Take, for example, if you wish to align the output from the market-dominant Illumina machines to a known genome. Somewhere in the neighborhood of 100 different programs have been published for this task (another blogger ranted about this situation a few years ago, when there were only about 70). Very few of these are in wide use, because they are particularly good or work well under some special condition (such as very low cost, low memory hardware). Many were mostly demonstrations of this algorithmic idea or that piece of specialized hardware. Many were developed simultaneously. Some probably don't have any clear reason for existing. Few are published with truly solid benchmarks; all too often the benchmarking is either absent or against some set of obsolete aligners of no interest to the community.

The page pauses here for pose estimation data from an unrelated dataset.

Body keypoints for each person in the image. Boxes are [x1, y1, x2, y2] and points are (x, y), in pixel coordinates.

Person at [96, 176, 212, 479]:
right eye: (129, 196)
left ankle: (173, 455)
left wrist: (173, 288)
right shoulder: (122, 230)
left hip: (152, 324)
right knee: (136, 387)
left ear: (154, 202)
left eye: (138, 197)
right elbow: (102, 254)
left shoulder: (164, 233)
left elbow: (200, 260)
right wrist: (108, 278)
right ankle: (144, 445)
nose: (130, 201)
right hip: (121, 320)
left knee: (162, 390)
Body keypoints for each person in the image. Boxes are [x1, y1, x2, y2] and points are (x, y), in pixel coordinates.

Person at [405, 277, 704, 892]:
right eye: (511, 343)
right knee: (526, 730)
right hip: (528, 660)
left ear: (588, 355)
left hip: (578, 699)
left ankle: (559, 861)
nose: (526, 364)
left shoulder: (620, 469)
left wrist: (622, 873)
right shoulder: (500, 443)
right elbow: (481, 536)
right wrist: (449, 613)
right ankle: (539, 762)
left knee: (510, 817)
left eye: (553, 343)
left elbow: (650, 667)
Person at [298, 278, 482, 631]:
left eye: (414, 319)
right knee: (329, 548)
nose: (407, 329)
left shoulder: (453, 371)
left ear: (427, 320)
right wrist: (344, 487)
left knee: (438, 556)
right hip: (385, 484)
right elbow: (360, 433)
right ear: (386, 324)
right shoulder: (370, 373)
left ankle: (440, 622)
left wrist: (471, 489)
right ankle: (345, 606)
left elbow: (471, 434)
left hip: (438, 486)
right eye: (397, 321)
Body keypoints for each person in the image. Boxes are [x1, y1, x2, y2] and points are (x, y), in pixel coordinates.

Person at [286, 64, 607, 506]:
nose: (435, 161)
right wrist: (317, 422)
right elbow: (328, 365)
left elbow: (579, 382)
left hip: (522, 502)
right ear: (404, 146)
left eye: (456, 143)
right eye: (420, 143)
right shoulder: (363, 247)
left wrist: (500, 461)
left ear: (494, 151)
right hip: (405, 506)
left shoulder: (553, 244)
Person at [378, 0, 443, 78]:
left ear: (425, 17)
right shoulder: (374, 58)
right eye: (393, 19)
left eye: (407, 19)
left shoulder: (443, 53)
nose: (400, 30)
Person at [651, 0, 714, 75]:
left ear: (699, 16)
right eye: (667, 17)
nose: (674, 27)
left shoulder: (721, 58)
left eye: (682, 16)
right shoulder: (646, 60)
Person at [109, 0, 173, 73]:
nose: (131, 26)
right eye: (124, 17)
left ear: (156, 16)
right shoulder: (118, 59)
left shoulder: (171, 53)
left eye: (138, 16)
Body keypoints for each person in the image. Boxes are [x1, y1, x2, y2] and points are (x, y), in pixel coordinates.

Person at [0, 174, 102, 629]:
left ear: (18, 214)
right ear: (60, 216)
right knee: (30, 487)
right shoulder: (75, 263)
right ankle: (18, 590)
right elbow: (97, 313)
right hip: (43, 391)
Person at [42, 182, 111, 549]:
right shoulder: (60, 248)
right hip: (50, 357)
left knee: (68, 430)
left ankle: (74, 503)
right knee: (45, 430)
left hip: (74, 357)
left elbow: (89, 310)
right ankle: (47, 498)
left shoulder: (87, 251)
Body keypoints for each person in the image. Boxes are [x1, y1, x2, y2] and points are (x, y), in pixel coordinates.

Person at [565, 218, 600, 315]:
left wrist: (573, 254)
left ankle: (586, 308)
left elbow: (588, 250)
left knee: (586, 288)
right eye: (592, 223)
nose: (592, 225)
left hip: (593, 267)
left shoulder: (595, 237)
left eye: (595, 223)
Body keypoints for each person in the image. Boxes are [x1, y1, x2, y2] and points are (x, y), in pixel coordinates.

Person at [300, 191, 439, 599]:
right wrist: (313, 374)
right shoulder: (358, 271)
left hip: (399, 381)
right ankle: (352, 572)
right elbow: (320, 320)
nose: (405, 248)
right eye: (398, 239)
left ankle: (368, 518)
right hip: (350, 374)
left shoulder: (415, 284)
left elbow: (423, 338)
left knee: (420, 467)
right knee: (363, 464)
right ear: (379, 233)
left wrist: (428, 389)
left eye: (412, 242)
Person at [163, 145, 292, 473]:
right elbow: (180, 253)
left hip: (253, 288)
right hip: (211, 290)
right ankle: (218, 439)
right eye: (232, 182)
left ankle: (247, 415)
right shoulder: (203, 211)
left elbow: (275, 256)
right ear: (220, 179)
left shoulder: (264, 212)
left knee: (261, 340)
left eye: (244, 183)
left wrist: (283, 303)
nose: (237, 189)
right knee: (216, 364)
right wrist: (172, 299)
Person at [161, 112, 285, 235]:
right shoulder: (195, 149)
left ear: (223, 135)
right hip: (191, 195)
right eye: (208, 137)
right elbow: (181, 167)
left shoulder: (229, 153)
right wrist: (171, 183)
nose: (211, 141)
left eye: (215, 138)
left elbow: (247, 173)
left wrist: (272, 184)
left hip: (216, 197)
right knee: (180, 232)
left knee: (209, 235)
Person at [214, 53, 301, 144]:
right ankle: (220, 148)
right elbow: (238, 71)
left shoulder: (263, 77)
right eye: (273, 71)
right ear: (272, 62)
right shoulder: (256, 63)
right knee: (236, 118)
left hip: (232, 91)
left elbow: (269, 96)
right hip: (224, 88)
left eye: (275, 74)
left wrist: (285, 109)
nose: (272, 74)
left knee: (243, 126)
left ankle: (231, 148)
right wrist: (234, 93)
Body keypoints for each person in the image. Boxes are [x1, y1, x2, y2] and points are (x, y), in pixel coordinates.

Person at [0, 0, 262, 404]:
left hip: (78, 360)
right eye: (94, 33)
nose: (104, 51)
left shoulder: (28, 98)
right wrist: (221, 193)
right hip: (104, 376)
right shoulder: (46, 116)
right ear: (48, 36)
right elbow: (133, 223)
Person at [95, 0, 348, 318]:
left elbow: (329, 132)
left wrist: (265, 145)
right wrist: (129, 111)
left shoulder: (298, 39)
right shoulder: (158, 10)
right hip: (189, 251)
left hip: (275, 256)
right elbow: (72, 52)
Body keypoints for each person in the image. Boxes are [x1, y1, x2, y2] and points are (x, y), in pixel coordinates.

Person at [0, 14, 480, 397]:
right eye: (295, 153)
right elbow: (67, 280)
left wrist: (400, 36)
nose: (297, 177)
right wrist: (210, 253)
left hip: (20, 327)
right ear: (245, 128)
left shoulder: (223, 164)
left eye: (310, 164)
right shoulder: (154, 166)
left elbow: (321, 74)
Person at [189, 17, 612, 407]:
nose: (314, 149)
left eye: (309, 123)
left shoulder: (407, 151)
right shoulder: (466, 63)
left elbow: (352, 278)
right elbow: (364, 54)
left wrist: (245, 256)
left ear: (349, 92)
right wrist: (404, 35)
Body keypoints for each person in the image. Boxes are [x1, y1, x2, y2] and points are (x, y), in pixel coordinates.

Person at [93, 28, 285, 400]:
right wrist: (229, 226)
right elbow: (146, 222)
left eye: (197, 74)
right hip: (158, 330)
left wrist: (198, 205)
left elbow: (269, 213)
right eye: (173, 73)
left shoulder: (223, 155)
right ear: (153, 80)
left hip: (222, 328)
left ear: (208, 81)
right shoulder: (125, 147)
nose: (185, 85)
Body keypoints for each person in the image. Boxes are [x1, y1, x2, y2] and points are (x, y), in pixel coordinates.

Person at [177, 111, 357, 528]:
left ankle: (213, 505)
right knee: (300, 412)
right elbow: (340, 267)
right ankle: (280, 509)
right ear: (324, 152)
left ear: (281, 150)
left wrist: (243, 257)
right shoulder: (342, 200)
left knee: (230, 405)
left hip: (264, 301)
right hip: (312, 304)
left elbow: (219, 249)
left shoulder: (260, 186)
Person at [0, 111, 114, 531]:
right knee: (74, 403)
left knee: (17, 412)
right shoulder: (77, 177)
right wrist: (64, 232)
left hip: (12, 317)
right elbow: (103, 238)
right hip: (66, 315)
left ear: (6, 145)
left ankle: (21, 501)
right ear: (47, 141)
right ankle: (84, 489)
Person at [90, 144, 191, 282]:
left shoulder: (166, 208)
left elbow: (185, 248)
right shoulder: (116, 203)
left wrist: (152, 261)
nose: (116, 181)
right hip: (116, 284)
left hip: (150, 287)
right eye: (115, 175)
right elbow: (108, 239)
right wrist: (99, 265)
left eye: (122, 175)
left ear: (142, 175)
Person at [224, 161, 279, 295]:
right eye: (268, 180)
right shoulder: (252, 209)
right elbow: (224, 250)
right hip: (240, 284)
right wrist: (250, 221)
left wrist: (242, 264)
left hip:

And that's just one problem. We have fleets of de novo assemblers, and again there is a small set which have ever seen much use and rarely does a new program truly improve on the best of the existing. There are long queues of programs to do paired end merging, in which you have two sequences that map overlap at their ends by a tiny amounts. This is useful but incremental to other processes. Hordes of tools to trim the ugly bits from the ends of reads. And so on.
But here is a truly demanding problem in which there probably will be multiple optima. Some will wish to do this in a well-established laboratory in the developed world, and so having a power-hungry bank of GPUs will be an option. Others will want to be sequencing field samples by the light (and perhaps power) of a campfire, and will need solutions that use no more than a laptop, tablet or cell phone for compute.
If you do decide to wade into the field, the other mistake I urge you to avoid is to build your code from the ground up. This is the other issue with all those similar programs: they're nearly all built on their own custom platforms. Nice would be to just have consistent command line argument or configuration file conventions; better would be if these tools actually improved each other. But that is rarely the case. If you like Python, there is Poretools, and if you like R there is poRe. Java aficianados already have two packages to choose from (can one can hold out hope for a future merger?), HPG Pore and npReader. Alas, if you like Julia there isn't anything there, though the first user-created code ever released to the Oxford Nanopore community was written in Julia.
So, anybody want to dive into the brand new world of real time selective sequencing?